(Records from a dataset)
-*-

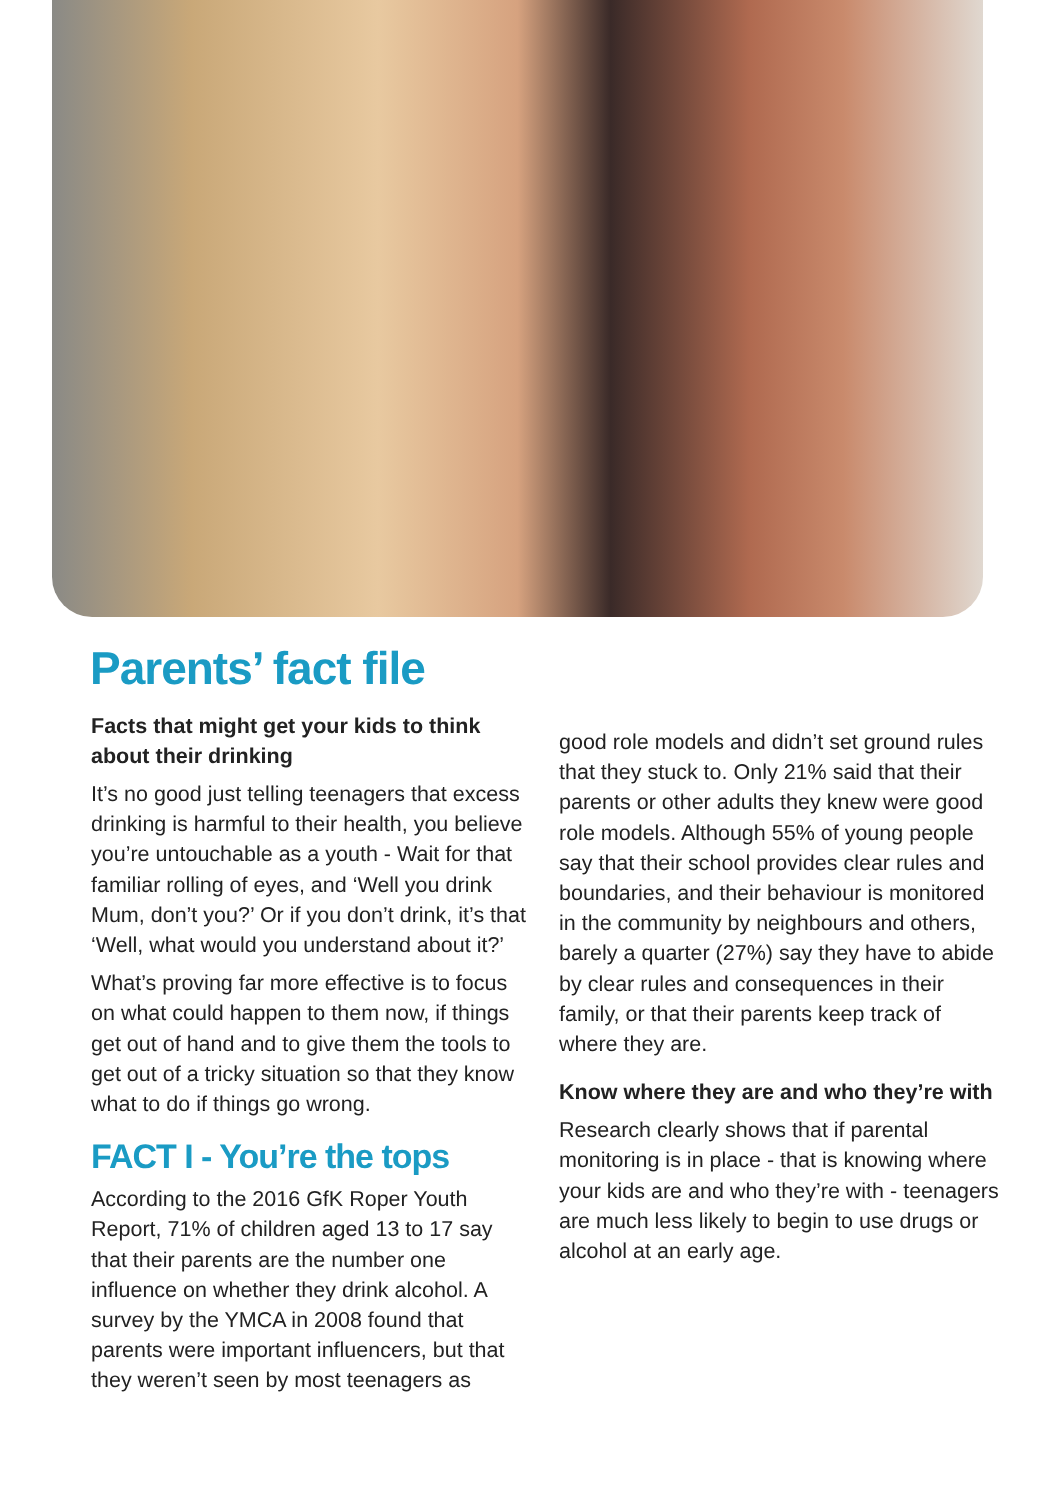Parents’ fact file
Facts that might get your kids to think about their drinking
It’s no good just telling teenagers that excess drinking is harmful to their health, you believe you’re untouchable as a youth - Wait for that familiar rolling of eyes, and ‘Well you drink Mum, don’t you?’ Or if you don’t drink, it’s that ‘Well, what would you understand about it?’
What’s proving far more effective is to focus on what could happen to them now, if things get out of hand and to give them the tools to get out of a tricky situation so that they know what to do if things go wrong.
FACT I - You’re the tops
According to the 2016 GfK Roper Youth Report, 71% of children aged 13 to 17 say that their parents are the number one influence on whether they drink alcohol. A survey by the YMCA in 2008 found that parents were important influencers, but that they weren’t seen by most teenagers as
good role models and didn’t set ground rules that they stuck to. Only 21% said that their parents or other adults they knew were good role models. Although 55% of young people say that their school provides clear rules and boundaries, and their behaviour is monitored in the community by neighbours and others, barely a quarter (27%) say they have to abide by clear rules and consequences in their family, or that their parents keep track of where they are.
Know where they are and who they’re with
Research clearly shows that if parental monitoring is in place - that is knowing where your kids are and who they’re with - teenagers are much less likely to begin to use drugs or alcohol at an early age.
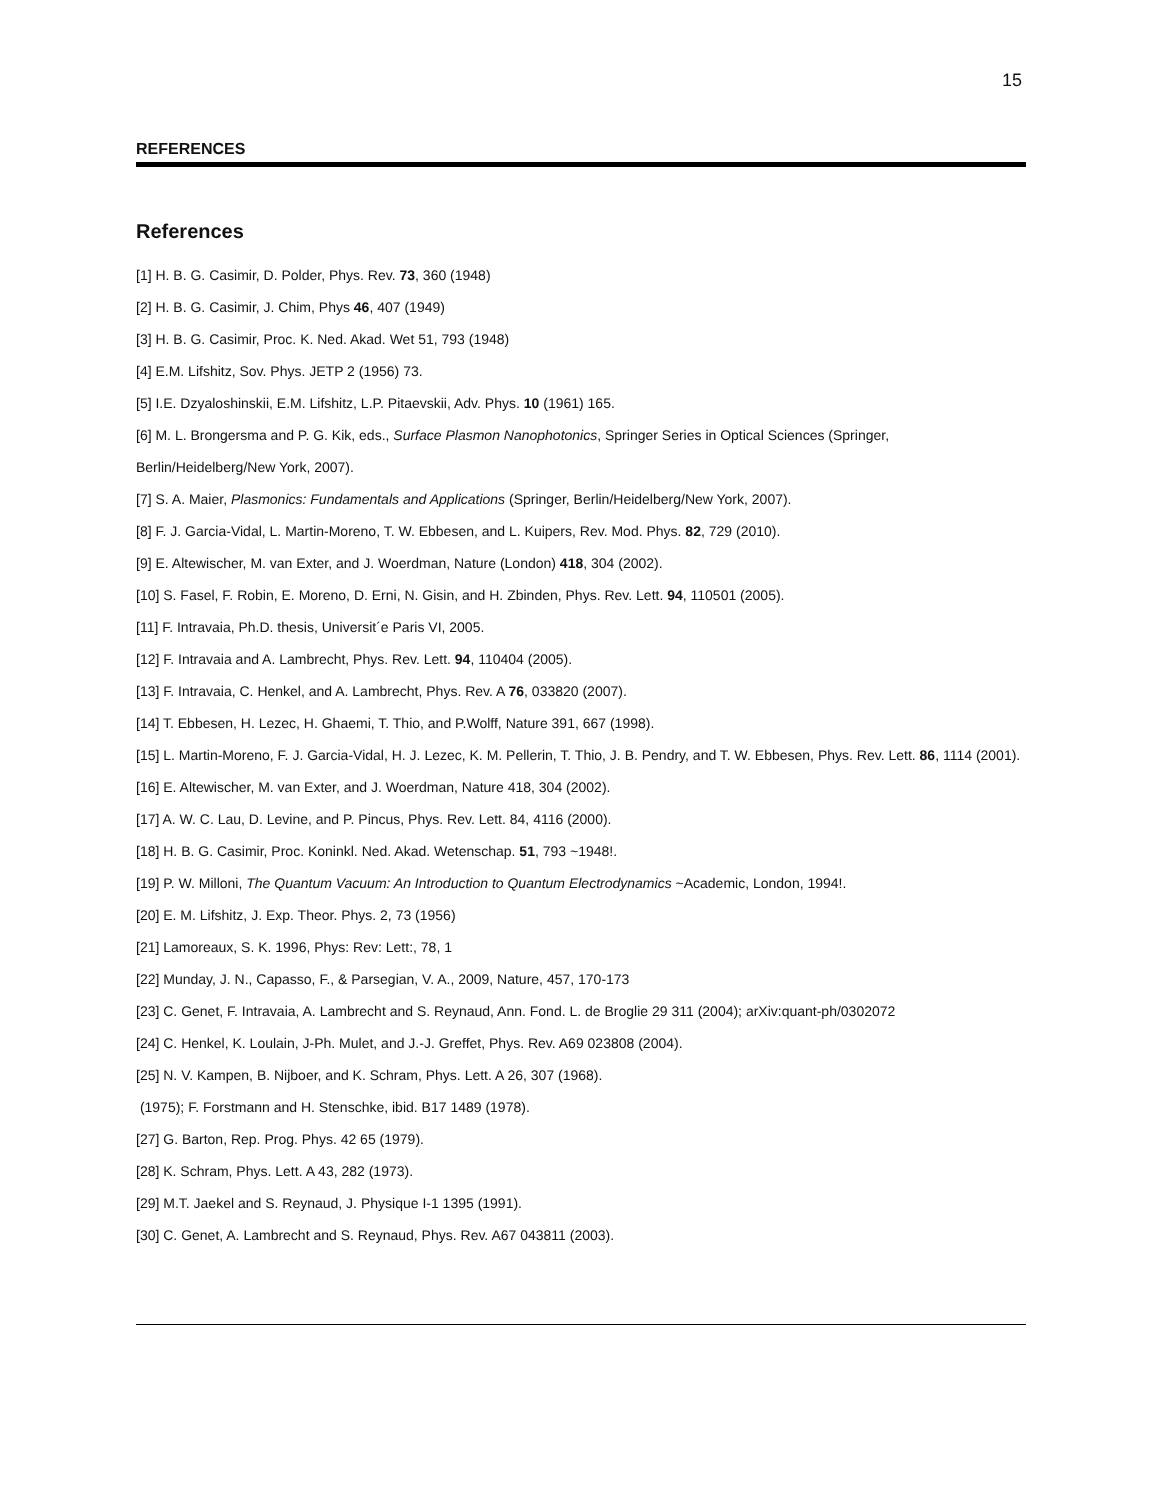15
REFERENCES
References
[1] H. B. G. Casimir, D. Polder, Phys. Rev. 73, 360 (1948)
[2] H. B. G. Casimir, J. Chim, Phys 46, 407 (1949)
[3] H. B. G. Casimir, Proc. K. Ned. Akad. Wet 51, 793 (1948)
[4] E.M. Lifshitz, Sov. Phys. JETP 2 (1956) 73.
[5] I.E. Dzyaloshinskii, E.M. Lifshitz, L.P. Pitaevskii, Adv. Phys. 10 (1961) 165.
[6] M. L. Brongersma and P. G. Kik, eds., Surface Plasmon Nanophotonics, Springer Series in Optical Sciences (Springer, Berlin/Heidelberg/New York, 2007).
[7] S. A. Maier, Plasmonics: Fundamentals and Applications (Springer, Berlin/Heidelberg/New York, 2007).
[8] F. J. Garcia-Vidal, L. Martin-Moreno, T. W. Ebbesen, and L. Kuipers, Rev. Mod. Phys. 82, 729 (2010).
[9] E. Altewischer, M. van Exter, and J. Woerdman, Nature (London) 418, 304 (2002).
[10] S. Fasel, F. Robin, E. Moreno, D. Erni, N. Gisin, and H. Zbinden, Phys. Rev. Lett. 94, 110501 (2005).
[11] F. Intravaia, Ph.D. thesis, Universit´e Paris VI, 2005.
[12] F. Intravaia and A. Lambrecht, Phys. Rev. Lett. 94, 110404 (2005).
[13] F. Intravaia, C. Henkel, and A. Lambrecht, Phys. Rev. A 76, 033820 (2007).
[14] T. Ebbesen, H. Lezec, H. Ghaemi, T. Thio, and P.Wolff, Nature 391, 667 (1998).
[15] L. Martin-Moreno, F. J. Garcia-Vidal, H. J. Lezec, K. M. Pellerin, T. Thio, J. B. Pendry, and T. W. Ebbesen, Phys. Rev. Lett. 86, 1114 (2001).
[16] E. Altewischer, M. van Exter, and J. Woerdman, Nature 418, 304 (2002).
[17] A. W. C. Lau, D. Levine, and P. Pincus, Phys. Rev. Lett. 84, 4116 (2000).
[18] H. B. G. Casimir, Proc. Koninkl. Ned. Akad. Wetenschap. 51, 793 ~1948!.
[19] P. W. Milloni, The Quantum Vacuum: An Introduction to Quantum Electrodynamics ~Academic, London, 1994!.
[20] E. M. Lifshitz, J. Exp. Theor. Phys. 2, 73 (1956)
[21] Lamoreaux, S. K. 1996, Phys: Rev: Lett:, 78, 1
[22] Munday, J. N., Capasso, F., & Parsegian, V. A., 2009, Nature, 457, 170-173
[23] C. Genet, F. Intravaia, A. Lambrecht and S. Reynaud, Ann. Fond. L. de Broglie 29 311 (2004); arXiv:quant-ph/0302072
[24] C. Henkel, K. Loulain, J-Ph. Mulet, and J.-J. Greffet, Phys. Rev. A69 023808 (2004).
[25] N. V. Kampen, B. Nijboer, and K. Schram, Phys. Lett. A 26, 307 (1968).
(1975); F. Forstmann and H. Stenschke, ibid. B17 1489 (1978).
[27] G. Barton, Rep. Prog. Phys. 42 65 (1979).
[28] K. Schram, Phys. Lett. A 43, 282 (1973).
[29] M.T. Jaekel and S. Reynaud, J. Physique I-1 1395 (1991).
[30] C. Genet, A. Lambrecht and S. Reynaud, Phys. Rev. A67 043811 (2003).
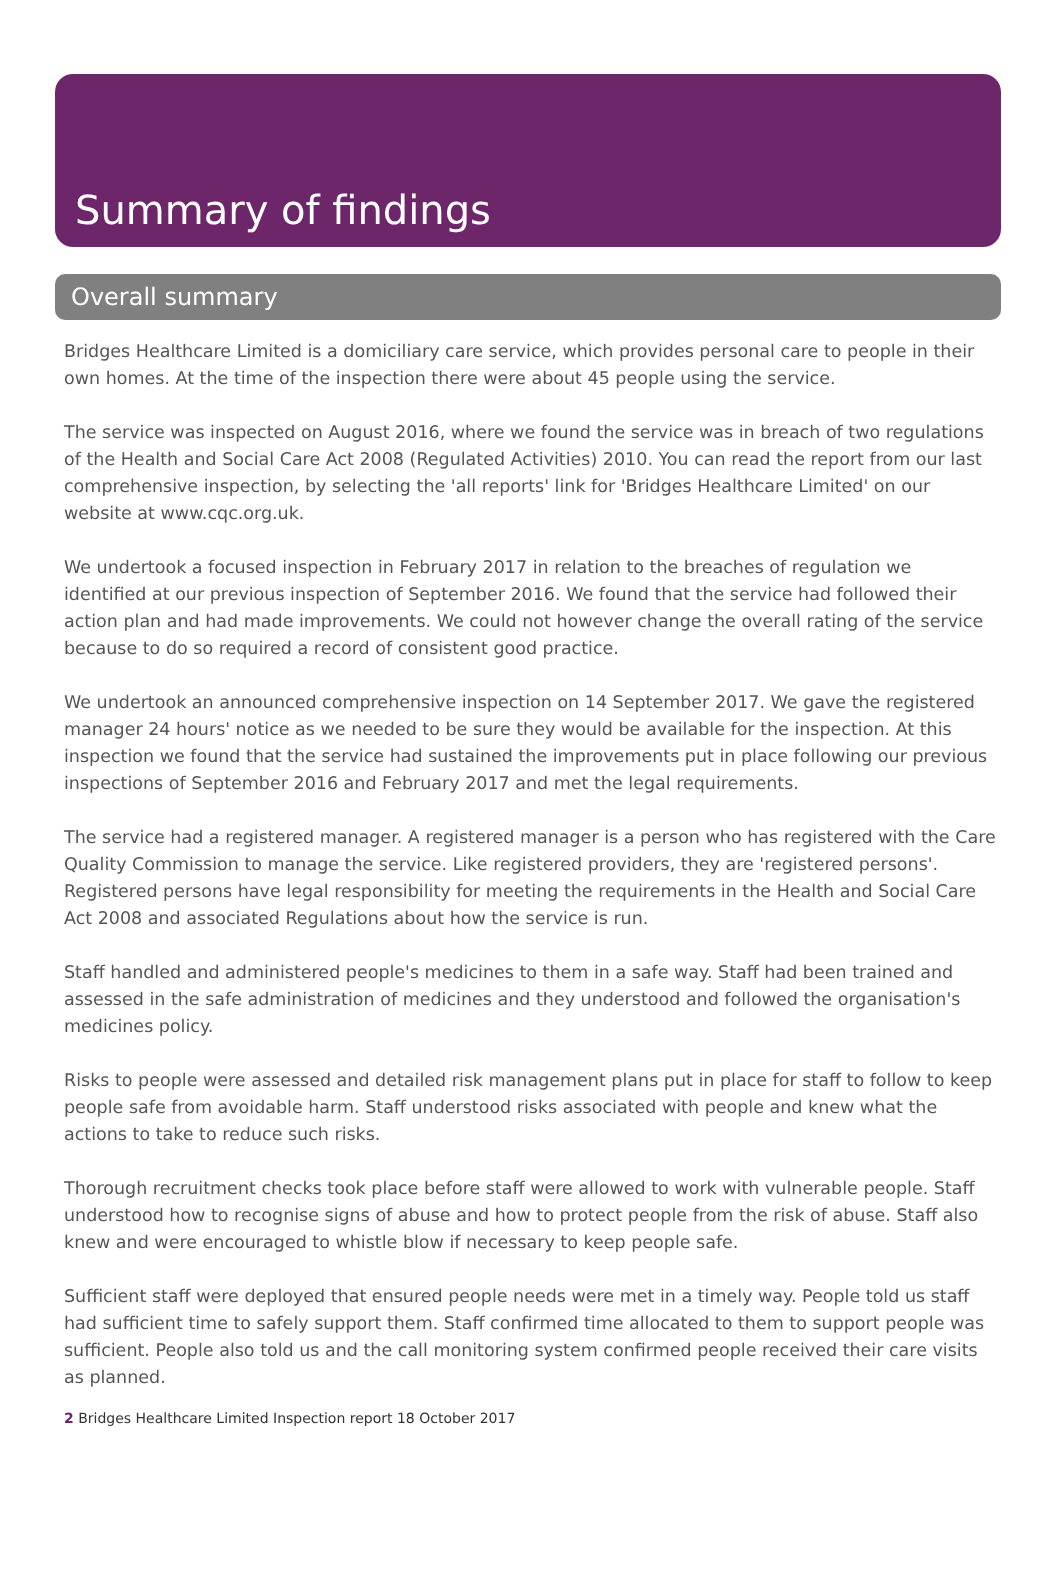Summary of findings
Overall summary
Bridges Healthcare Limited is a domiciliary care service, which provides personal care to people in their own homes. At the time of the inspection there were about 45 people using the service.
The service was inspected on August 2016, where we found the service was in breach of two regulations of the Health and Social Care Act 2008 (Regulated Activities) 2010. You can read the report from our last comprehensive inspection, by selecting the 'all reports' link for 'Bridges Healthcare Limited' on our website at www.cqc.org.uk.
We undertook a focused inspection in February 2017 in relation to the breaches of regulation we identified at our previous inspection of September 2016. We found that the service had followed their action plan and had made improvements. We could not however change the overall rating of the service because to do so required a record of consistent good practice.
We undertook an announced comprehensive inspection on 14 September 2017. We gave the registered manager 24 hours' notice as we needed to be sure they would be available for the inspection. At this inspection we found that the service had sustained the improvements put in place following our previous inspections of September 2016 and February 2017 and met the legal requirements.
The service had a registered manager. A registered manager is a person who has registered with the Care Quality Commission to manage the service. Like registered providers, they are 'registered persons'. Registered persons have legal responsibility for meeting the requirements in the Health and Social Care Act 2008 and associated Regulations about how the service is run.
Staff handled and administered people's medicines to them in a safe way. Staff had been trained and assessed in the safe administration of medicines and they understood and followed the organisation's medicines policy.
Risks to people were assessed and detailed risk management plans put in place for staff to follow to keep people safe from avoidable harm. Staff understood risks associated with people and knew what the actions to take to reduce such risks.
Thorough recruitment checks took place before staff were allowed to work with vulnerable people. Staff understood how to recognise signs of abuse and how to protect people from the risk of abuse. Staff also knew and were encouraged to whistle blow if necessary to keep people safe.
Sufficient staff were deployed that ensured people needs were met in a timely way. People told us staff had sufficient time to safely support them. Staff confirmed time allocated to them to support people was sufficient. People also told us and the call monitoring system confirmed people received their care visits as planned.
2 Bridges Healthcare Limited Inspection report 18 October 2017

-*-

EXERCISE REQUIREMENTS:
Give an exact copy of the entries, excluding all pictures.

SOLUTION FOR THIS PROBLEM:
Parents’ fact file
Facts that might get your kids to think about their drinking
It’s no good just telling teenagers that excess drinking is harmful to their health, you believe you’re untouchable as a youth - Wait for that familiar rolling of eyes, and ‘Well you drink Mum, don’t you?’ Or if you don’t drink, it’s that ‘Well, what would you understand about it?’
What’s proving far more effective is to focus on what could happen to them now, if things get out of hand and to give them the tools to get out of a tricky situation so that they know what to do if things go wrong.
FACT I - You’re the tops
According to the 2016 GfK Roper Youth Report, 71% of children aged 13 to 17 say that their parents are the number one influence on whether they drink alcohol. A survey by the YMCA in 2008 found that parents were important influencers, but that they weren’t seen by most teenagers as
good role models and didn’t set ground rules that they stuck to. Only 21% said that their parents or other adults they knew were good role models. Although 55% of young people say that their school provides clear rules and boundaries, and their behaviour is monitored in the community by neighbours and others, barely a quarter (27%) say they have to abide by clear rules and consequences in their family, or that their parents keep track of where they are.
Know where they are and who they’re with
Research clearly shows that if parental monitoring is in place - that is knowing where your kids are and who they’re with - teenagers are much less likely to begin to use drugs or alcohol at an early age.
15
REFERENCES
References
[1] H. B. G. Casimir, D. Polder, Phys. Rev. 73, 360 (1948)
[2] H. B. G. Casimir, J. Chim, Phys 46, 407 (1949)
[3] H. B. G. Casimir, Proc. K. Ned. Akad. Wet 51, 793 (1948)
[4] E.M. Lifshitz, Sov. Phys. JETP 2 (1956) 73.
[5] I.E. Dzyaloshinskii, E.M. Lifshitz, L.P. Pitaevskii, Adv. Phys. 10 (1961) 165.
[6] M. L. Brongersma and P. G. Kik, eds., Surface Plasmon Nanophotonics, Springer Series in Optical Sciences (Springer, Berlin/Heidelberg/New York, 2007).
[7] S. A. Maier, Plasmonics: Fundamentals and Applications (Springer, Berlin/Heidelberg/New York, 2007).
[8] F. J. Garcia-Vidal, L. Martin-Moreno, T. W. Ebbesen, and L. Kuipers, Rev. Mod. Phys. 82, 729 (2010).
[9] E. Altewischer, M. van Exter, and J. Woerdman, Nature (London) 418, 304 (2002).
[10] S. Fasel, F. Robin, E. Moreno, D. Erni, N. Gisin, and H. Zbinden, Phys. Rev. Lett. 94, 110501 (2005).
[11] F. Intravaia, Ph.D. thesis, Universit´e Paris VI, 2005.
[12] F. Intravaia and A. Lambrecht, Phys. Rev. Lett. 94, 110404 (2005).
[13] F. Intravaia, C. Henkel, and A. Lambrecht, Phys. Rev. A 76, 033820 (2007).
[14] T. Ebbesen, H. Lezec, H. Ghaemi, T. Thio, and P.Wolff, Nature 391, 667 (1998).
[15] L. Martin-Moreno, F. J. Garcia-Vidal, H. J. Lezec, K. M. Pellerin, T. Thio, J. B. Pendry, and T. W. Ebbesen, Phys. Rev. Lett. 86, 1114 (2001).
[16] E. Altewischer, M. van Exter, and J. Woerdman, Nature 418, 304 (2002).
[17] A. W. C. Lau, D. Levine, and P. Pincus, Phys. Rev. Lett. 84, 4116 (2000).
[18] H. B. G. Casimir, Proc. Koninkl. Ned. Akad. Wetenschap. 51, 793 ~1948!.
[19] P. W. Milloni, The Quantum Vacuum: An Introduction to Quantum Electrodynamics ~Academic, London, 1994!.
[20] E. M. Lifshitz, J. Exp. Theor. Phys. 2, 73 (1956)
[21] Lamoreaux, S. K. 1996, Phys: Rev: Lett:, 78, 1
[22] Munday, J. N., Capasso, F., & Parsegian, V. A., 2009, Nature, 457, 170-173
[23] C. Genet, F. Intravaia, A. Lambrecht and S. Reynaud, Ann. Fond. L. de Broglie 29 311 (2004); arXiv:quant-ph/0302072
[24] C. Henkel, K. Loulain, J-Ph. Mulet, and J.-J. Greffet, Phys. Rev. A69 023808 (2004).
[25] N. V. Kampen, B. Nijboer, and K. Schram, Phys. Lett. A 26, 307 (1968).
(1975); F. Forstmann and H. Stenschke, ibid. B17 1489 (1978).
[27] G. Barton, Rep. Prog. Phys. 42 65 (1979).
[28] K. Schram, Phys. Lett. A 43, 282 (1973).
[29] M.T. Jaekel and S. Reynaud, J. Physique I-1 1395 (1991).
[30] C. Genet, A. Lambrecht and S. Reynaud, Phys. Rev. A67 043811 (2003).
Summary of findings
Overall summary
Bridges Healthcare Limited is a domiciliary care service, which provides personal care to people in their own homes. At the time of the inspection there were about 45 people using the service.
The service was inspected on August 2016, where we found the service was in breach of two regulations of the Health and Social Care Act 2008 (Regulated Activities) 2010. You can read the report from our last comprehensive inspection, by selecting the 'all reports' link for 'Bridges Healthcare Limited' on our website at www.cqc.org.uk.
We undertook a focused inspection in February 2017 in relation to the breaches of regulation we identified at our previous inspection of September 2016. We found that the service had followed their action plan and had made improvements. We could not however change the overall rating of the service because to do so required a record of consistent good practice.
We undertook an announced comprehensive inspection on 14 September 2017. We gave the registered manager 24 hours' notice as we needed to be sure they would be available for the inspection. At this inspection we found that the service had sustained the improvements put in place following our previous inspections of September 2016 and February 2017 and met the legal requirements.
The service had a registered manager. A registered manager is a person who has registered with the Care Quality Commission to manage the service. Like registered providers, they are 'registered persons'. Registered persons have legal responsibility for meeting the requirements in the Health and Social Care Act 2008 and associated Regulations about how the service is run.
Staff handled and administered people's medicines to them in a safe way. Staff had been trained and assessed in the safe administration of medicines and they understood and followed the organisation's medicines policy.
Risks to people were assessed and detailed risk management plans put in place for staff to follow to keep people safe from avoidable harm. Staff understood risks associated with people and knew what the actions to take to reduce such risks.
Thorough recruitment checks took place before staff were allowed to work with vulnerable people. Staff understood how to recognise signs of abuse and how to protect people from the risk of abuse. Staff also knew and were encouraged to whistle blow if necessary to keep people safe.
Sufficient staff were deployed that ensured people needs were met in a timely way. People told us staff had sufficient time to safely support them. Staff confirmed time allocated to them to support people was sufficient. People also told us and the call monitoring system confirmed people received their care visits as planned.
2 Bridges Healthcare Limited Inspection report 18 October 2017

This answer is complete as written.